I had an insightful conversation with Douglas Brown regarding the critical roles that managers and HR play in employee retention. Here's a summary of our discussion:
1. The Crucial Role of Managers in Retention:
While financial factors might make an employee consider leaving, many non-financial aspects come into play when making the final decision.
Managers influence factors like recognition, respect, communication, autonomy, and flexibility. They have a significant role in creating a rewarding work experience.
2. The Three Pillars of Retention:
Ownership and Senior Leadership: They must lead by example and provide resources and commitment to create a conducive work environment.
HR: Responsible for recruitment, ensuring that job roles match descriptions, and facilitating necessary training for employees.
3. Understanding Employee Desires:
Managers, HR, and leaders aren't mind-readers. Periodic conversations are essential to understand employees' career goals, strengths, passions, and interests.
4. The Benefits of Regular Conversations:
Having regular dialogues helps managers support and act on employee needs. With time, these interactions help employees see growth opportunities, making them less likely to entertain offers from recruiters.

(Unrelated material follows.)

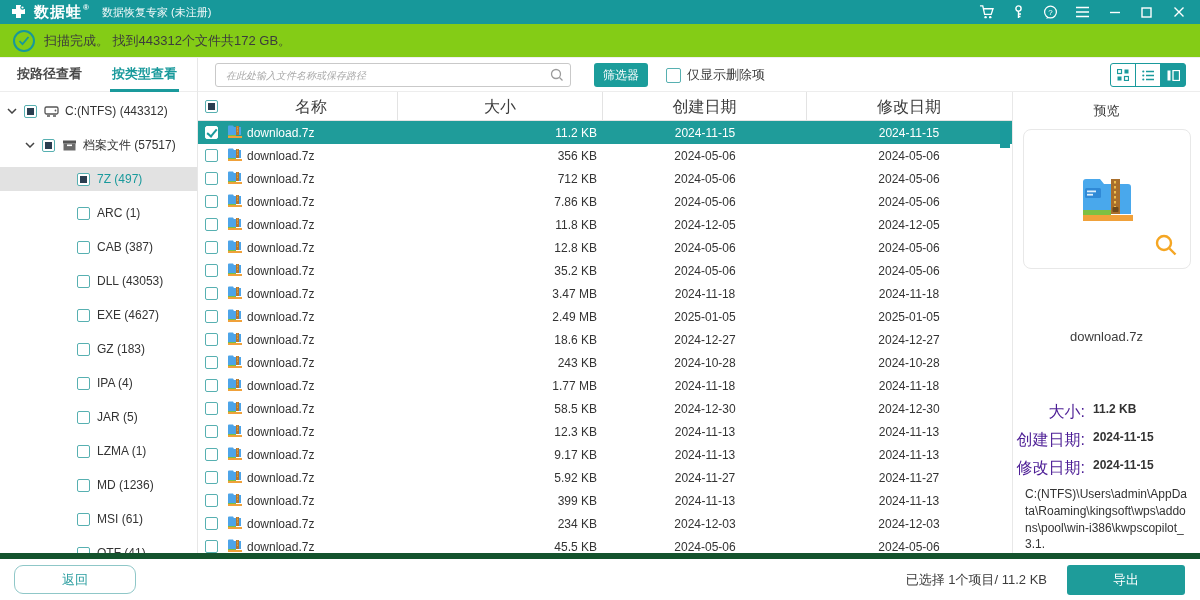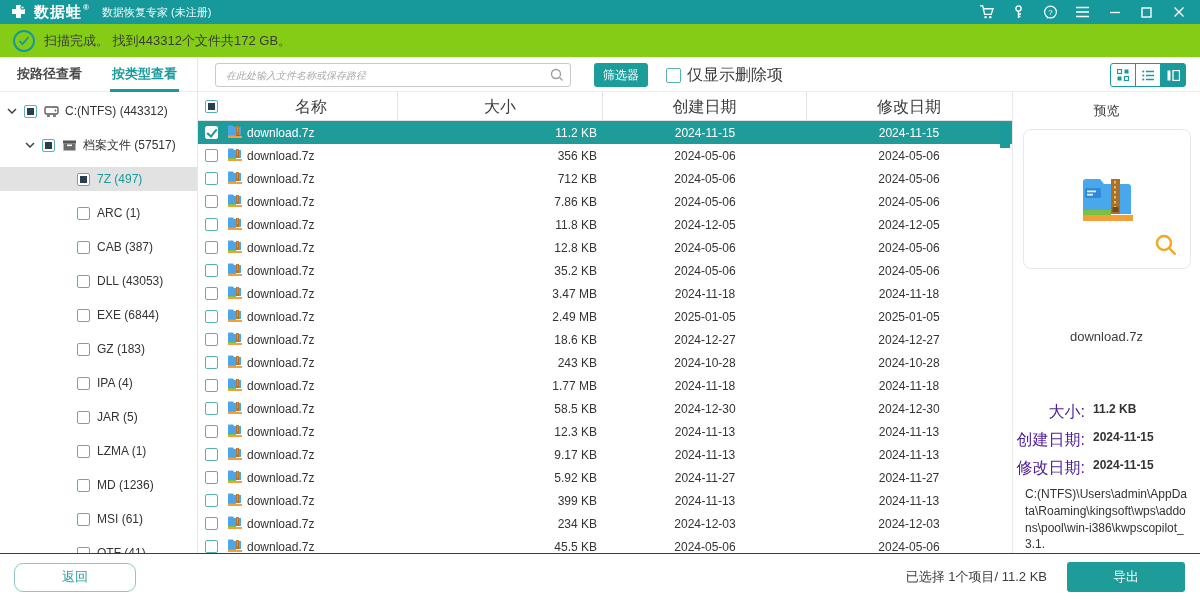"仅显示删除项" .del-label { font-size: 16px -> 13px }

5. Company-wide Programs vs. Individual Needs:
While company-wide programs like wellness, EAP, and recognition are valuable, they might not cater to individual employee needs. Tailored recognition, for instance, can have a more profound impact on an employee's sense of belonging and value.
6. The Business Case for Retention:
Retaining employees is cost-effective. According to SHRM, replacing an employee can cost between 50% to 200% of their annual salary. Integrated programs that cater to both financial and non-financial needs can offer a higher return on investment (ROI).

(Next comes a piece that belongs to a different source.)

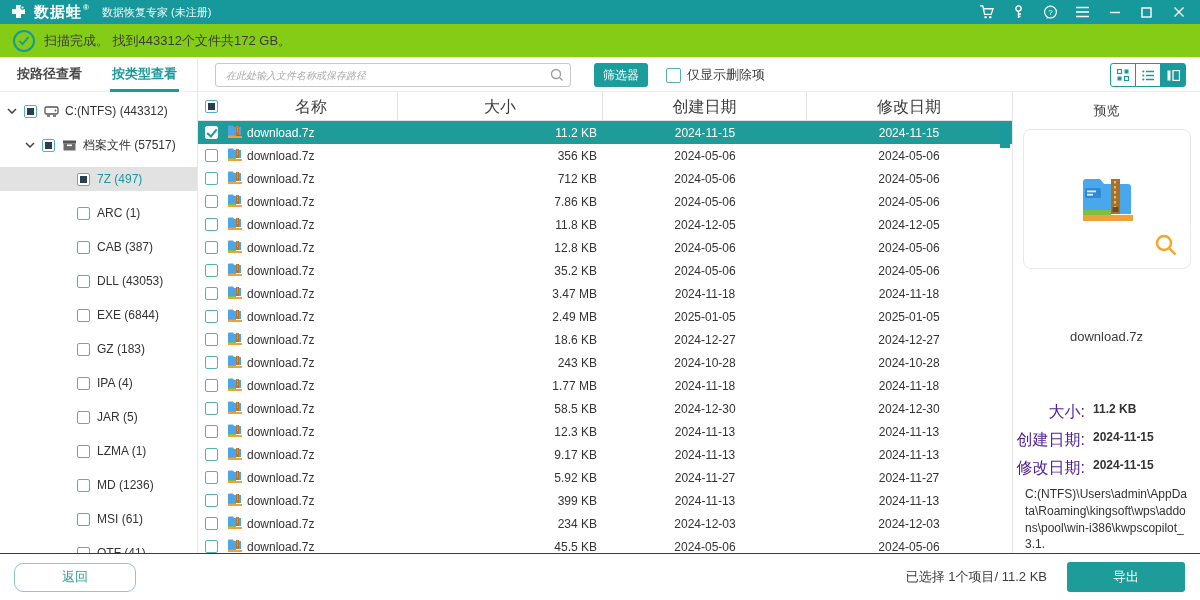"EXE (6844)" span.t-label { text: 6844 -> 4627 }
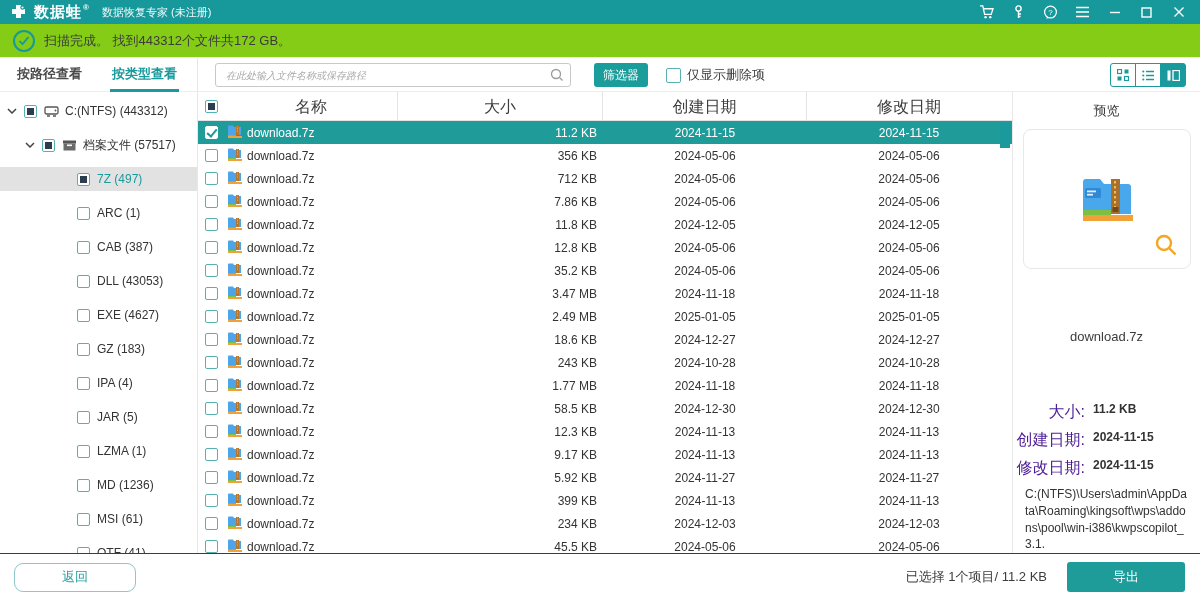"返回" .footer { border-top: 1px solid #14532d -> 6px solid #14532d }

7. Churn Rate as a Measure of Success:
A low churn rate reflects a competent organization and leadership. With voluntary turnover rates doubling in recent years, maintaining a low churn rate can indicate a successful managerial strategy and a positive organizational culture.
In conclusion, managers and HR have pivotal roles in ensuring employee satisfaction and retention. Regular conversations, tailored programs, and understanding individual needs are essential. Furthermore, a low churn rate is a strong indicator of an organization's health and managerial effectiveness.